European institutions are also working in order to strengthen the so-called EDIRPA, or The European Defense Industry through the Joint Procurement Act, so that it can help fill the most urgent and critical gaps. This will make it easier for European countries to move forward and jointly purchase defense products such as weapon systems, ammunition and medical equipment. In addition, EDIRPA aims to strengthen the European defense industrial and technological base and promote cooperation in defense procurement.
Finally, just a few months to, last June 2023, the EU Parliament and Council approved an agreement regarding new measures to incentivize member countries to jointly purchase defense products and support the EU defense industry. With this new instrument, a budget of 300 million euros will be available until 2025.

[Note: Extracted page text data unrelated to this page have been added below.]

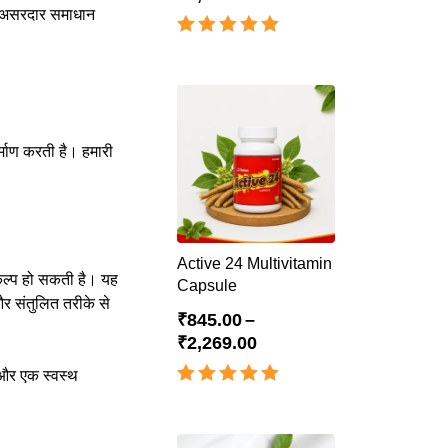
 और असरदार समाधान
Rated
4.98
out of 5
र्माण करती है। हमारी
Active 24 Multivitamin
कल्प हो सकती है। यह
Capsule
 और संतुलित तरीके से
₹
845.00
–
₹
2,269.00
 और एक स्वस्थ
Rated
4.93
out of 5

Given the above-mentioned overall picture regarding the defense policy in the European Union, it seems pretty much clear how much progress has been made since the establishment of this policy as outlined in the treaties. However, it is also evident how until the war in Ukraine broke out dramatically, the European Union had kept investment in this area on the back burner.
Even today, the lack of a common army on some fronts can be said to be a shortcoming, due to the fact that member states are often unable, on their own, to cooperate and produce a foreign policy that is truly compatible and suitable for cooperation with other parties.
Despite the various visions one may have on this controversial issue, which is the creation of a common European army, it should still be remembered how investing in a common European defense policy, firmly shared and supported by each member state, is central to dealing with even the most acute crises and to making the European Union itself secure both internally and externally.